Java: How to distinguish between spurious wakeup and timeout in wait()

Question

Here is a case where a thread is waiting for notify() or a timeout. Here a while loop is added to handle spurious wake up.

boolean dosleep = true;
while (dosleep){
    try {
        wait(2000);
        /**
         * Write some code here so that
         * if it is spurious wakeup, go back and sleep.
         * or if it is timeout, get out of the loop. 
         */

    } catch (InterruptedException e) {
        e.printStackTrace();
    }
}

In this case how can I distinguish between a spurious wake up and time out? If it is a spurious wake up, i need to go back and wait. And if it is a timeout, i need to get out of the loop.

I can easily identify the case of notify(), because i will be setting the dosleep variable to false while notify() call.

EDIT: i am using 1.4 java version, due to embedded project requirement.

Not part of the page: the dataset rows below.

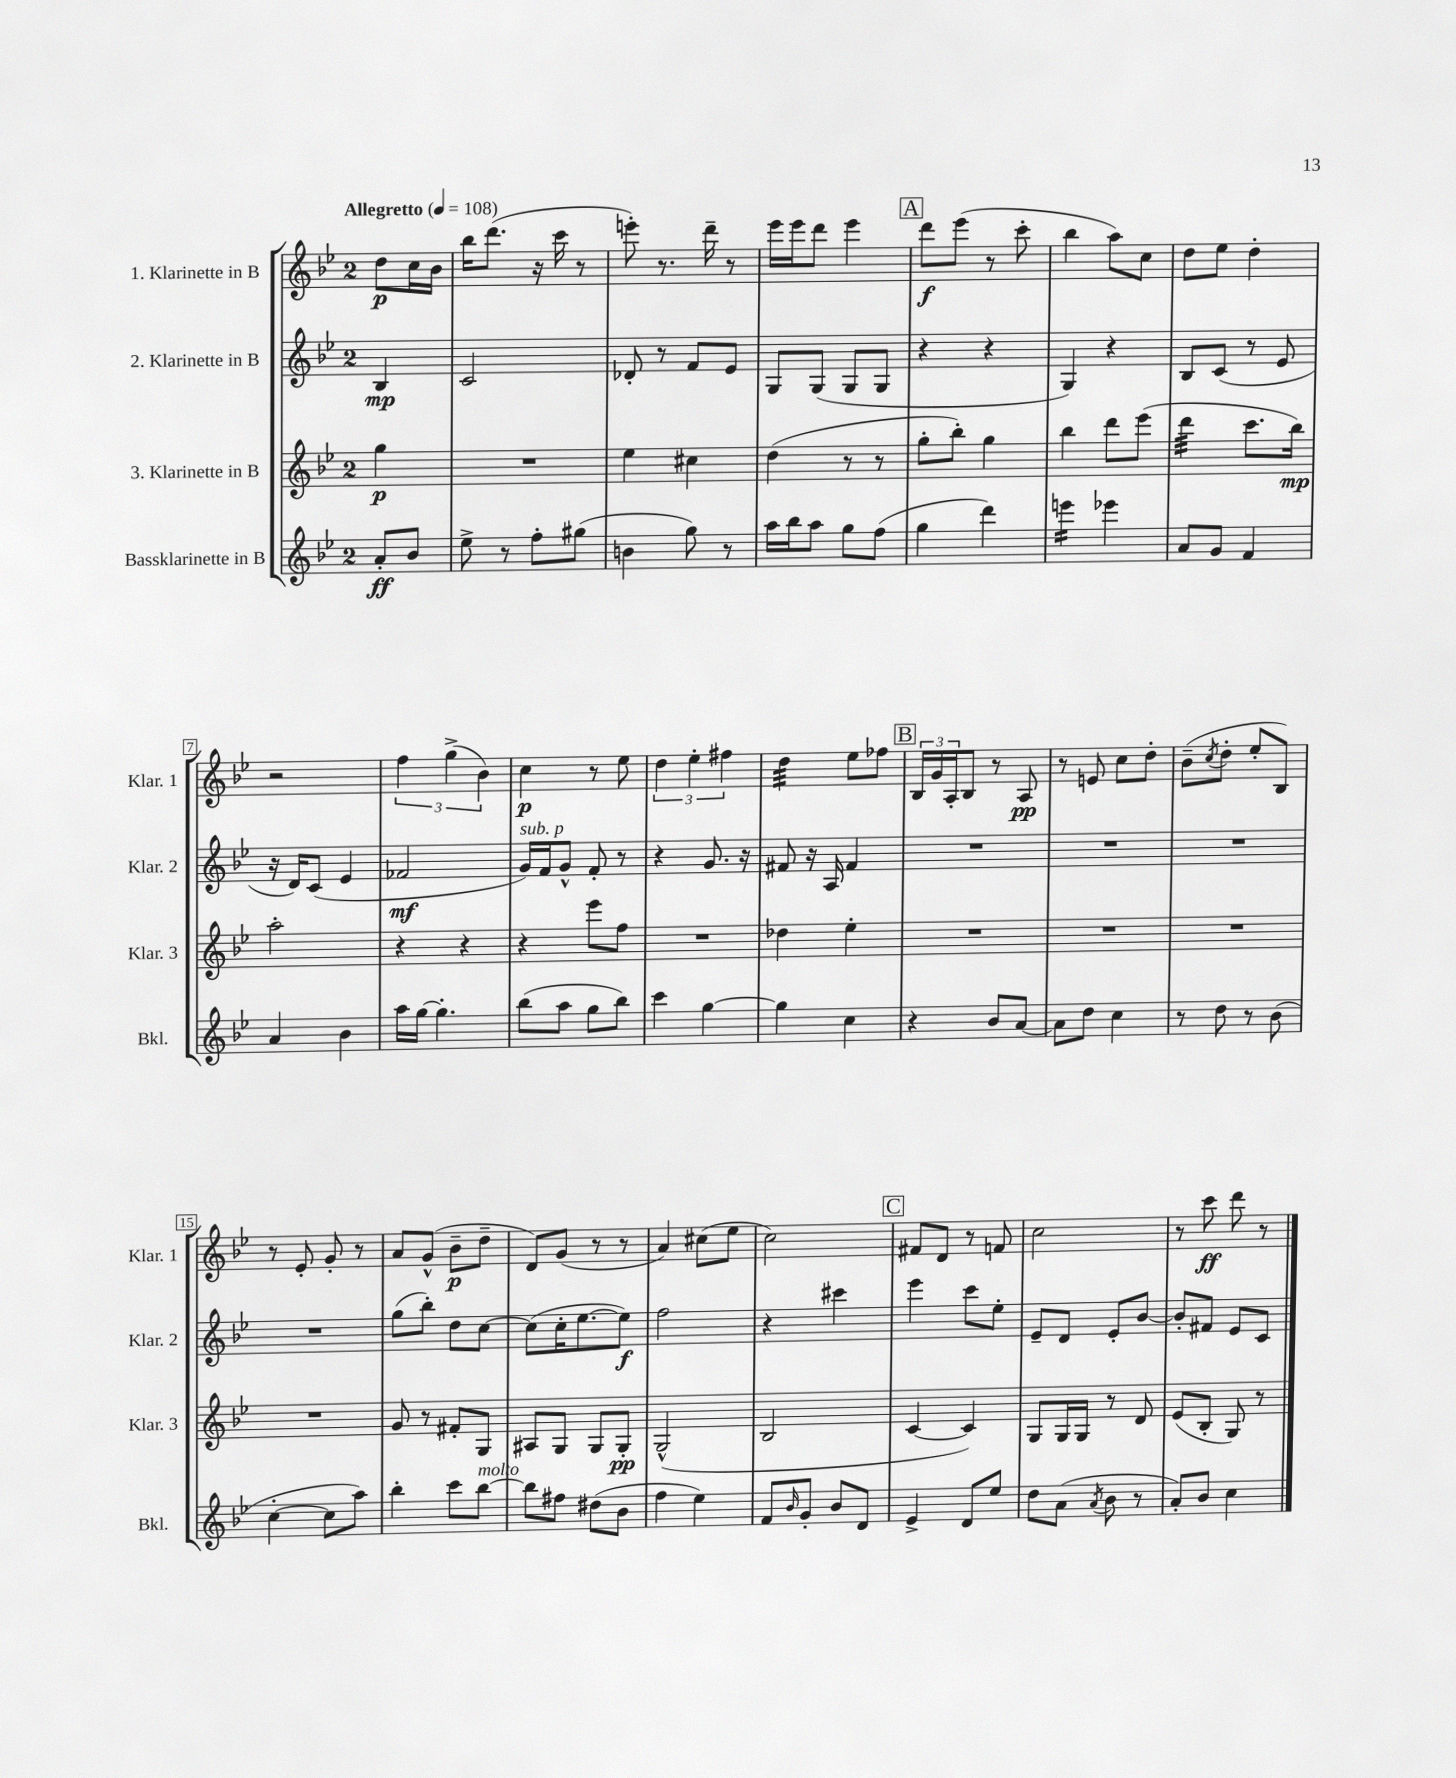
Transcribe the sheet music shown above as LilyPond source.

<<
\new StaffGroup <<
\new Staff = "s0" \with { instrumentName = "1. Klarinette in B" shortInstrumentName = "Klar. 1" } {
    \clef treble \key bes \major \once \override Staff.TimeSignature.style = #'single-digit \time 2/4 \partial 4 \tempo "Allegretto" 4 = 108
    d''8\p c''16 bes'16 |
    bes''16 d'''8.( r16 c'''16 r8 |
    e'''8-.) r8. d'''16-- r8 |
    ees'''16 ees'''16 d'''8 ees'''4 |
    \mark \markup { \box "A" } d'''8\f ees'''8( r8 c'''8-. |
    bes''4 a''8) c''8 |
    d''8 ees''8 d''4-. |
    r2 |
    \tuplet 3/2 { f''4 g''4->( bes'4) } |
    c''4\p r8 ees''8 |
    \tuplet 3/2 { d''4 ees''4-. fis''4 } |
    d''4:32 ees''8 fes''8 |
    \mark \markup { \box "B" } \tuplet 3/2 { bes16 g'16 a16-. } bes8 r8 a8\pp |
    r8 e'8 c''8 d''8-. |
    bes'8--( \acciaccatura { c''8 } d''8-. ees''8-. bes8) |
    r8 ees'8-. g'8-. r8 |
    a'8 g'8-^( bes'8--\p d''8-- |
    d'8) g'8( r8 r8 |
    a'4) cis''8( ees''8 |
    c''2) |
    \mark \markup { \box "C" } fis'8 d'8 r8 f'8 |
    c''2 |
    r8 c'''8\ff d'''8 r8 \bar "|." |
}
\new Staff = "s1" \with { instrumentName = "2. Klarinette in B" shortInstrumentName = "Klar. 2" } {
    \clef treble \key bes \major \once \override Staff.TimeSignature.style = #'single-digit \time 2/4 \partial 4
    bes4\mp |
    c'2 |
    des'8-. r8 f'8 ees'8 |
    g8 g8( g8 g8 |
    \mark \markup { \box "A" } r4 r4 |
    g4) r4 |
    bes8 c'8( r8 ees'8 |
    r16 d'16) c'8( ees'4 |
    fes'2\mf |
    g'16^\markup { \italic "sub. p" }) f'16 g'8-^ f'8-. r8 |
    r4 g'8. r16 |
    fis'8 r16 a16 fis'4 |
    \mark \markup { \box "B" } R2 |
    R2 |
    R2 |
    R2 |
    g''8( bes''8-.) d''8 c''8~ |
    c''8( c''16-. ees''8.~ ees''8\f) |
    f''2 |
    r4 cis'''4 |
    \mark \markup { \box "C" } ees'''4 c'''8 ees''8-. |
    ees'8-- d'8 ees'8-. bes'8~ |
    bes'8-. fis'8 ees'8 c'8 \bar "|." |
}
\new Staff = "s2" \with { instrumentName = "3. Klarinette in B" shortInstrumentName = "Klar. 3" } {
    \clef treble \key bes \major \once \override Staff.TimeSignature.style = #'single-digit \time 2/4 \partial 4
    g''4\p |
    R2 |
    ees''4 cis''4 |
    d''4( r8 r8 |
    \mark \markup { \box "A" } g''8-. bes''8-.) g''4 |
    bes''4 d'''8 ees'''8( |
    d'''4:32 c'''8. bes''16\mp) |
    a''2-. |
    r4 r4 |
    r4 ees'''8 f''8 |
    R2 |
    des''4 ees''4-. |
    \mark \markup { \box "B" } R2 |
    R2 |
    R2 |
    R2 |
    g'8 r8 fis'8-. g8 |
    ais8 g8 g8 g8-.\pp |
    g2-^( |
    bes2 |
    \mark \markup { \box "C" } c'4~ c'4) |
    g8 g16 g16 r8 d'8 |
    ees'8( bes8-. g8) r8 \bar "|." |
}
\new Staff = "s3" \with { instrumentName = "Bassklarinette in B" shortInstrumentName = "Bkl." } {
    \clef treble \key bes \major \once \override Staff.TimeSignature.style = #'single-digit \time 2/4 \partial 4
    a'8-.\ff bes'8 |
    ees''8-> r8 f''8-. gis''8( |
    b'4 g''8) r8 |
    a''16 bes''16 a''8 g''8 f''8( |
    \mark \markup { \box "A" } g''4 d'''4) |
    e'''4:16 ees'''4 |
    a'8 g'8 f'4 |
    a'4 bes'4 |
    a''16 g''16~ g''4.-. |
    bes''8( a''8 g''8 bes''8) |
    c'''4 g''4~ |
    g''4 c''4 |
    \mark \markup { \box "B" } r4 bes'8 a'8~ |
    a'8 d''8 c''4 |
    r8 d''8 r8 bes'8( |
    c''4~-. c''8 a''8) |
    bes''4-. c'''8 bes''8~^\markup { \italic "molto" } |
    bes''8 fis''8 dis''8( bes'8 |
    f''4 ees''4) |
    f'8 \grace { bes'16 } g'8-. bes'8 d'8 |
    \mark \markup { \box "C" } ees'4-> d'8 ees''8 |
    d''8 a'8( \acciaccatura { a'8 } bes'8 r8 |
    a'8-.) bes'8 c''4 \bar "|." |
}
>>
>>
\layout { \context { \Score \override BarNumber.stencil = #(make-stencil-boxer 0.1 0.3 ly:text-interface::print) } }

I cannot use Condition as it is available only post 1.5.

Thanks in advance.

Answer 1

You could do this:

boolean dosleep = true;
long endTime = System.currentTimeMillis() + 2000;
while (dosleep) {
    try {
        long sleepTime = endTime - System.currentTimeMillis();
        if (sleepTime <= 0) {
            dosleep = false;
            } else {
            wait(sleepTime);
        }
    } catch ...
}

That should work fine in Java 1.4, and it will ensure that your thread sleeps for at least 2000ms.

Answer 2

You need to keep track of your timeout if you want to distinguish the two cases.

long timeout = 2000;
long timeoutExpires = System.currentTimeMillis() + timeout;
while(dosleep) {
  wait(timeout);
  if(System.currentTimeMillis() >= timeoutExpires) {
    // Get out of loop
    break;
  }
}

That said, denis's recommendation of using the Condition class is the better way to do this.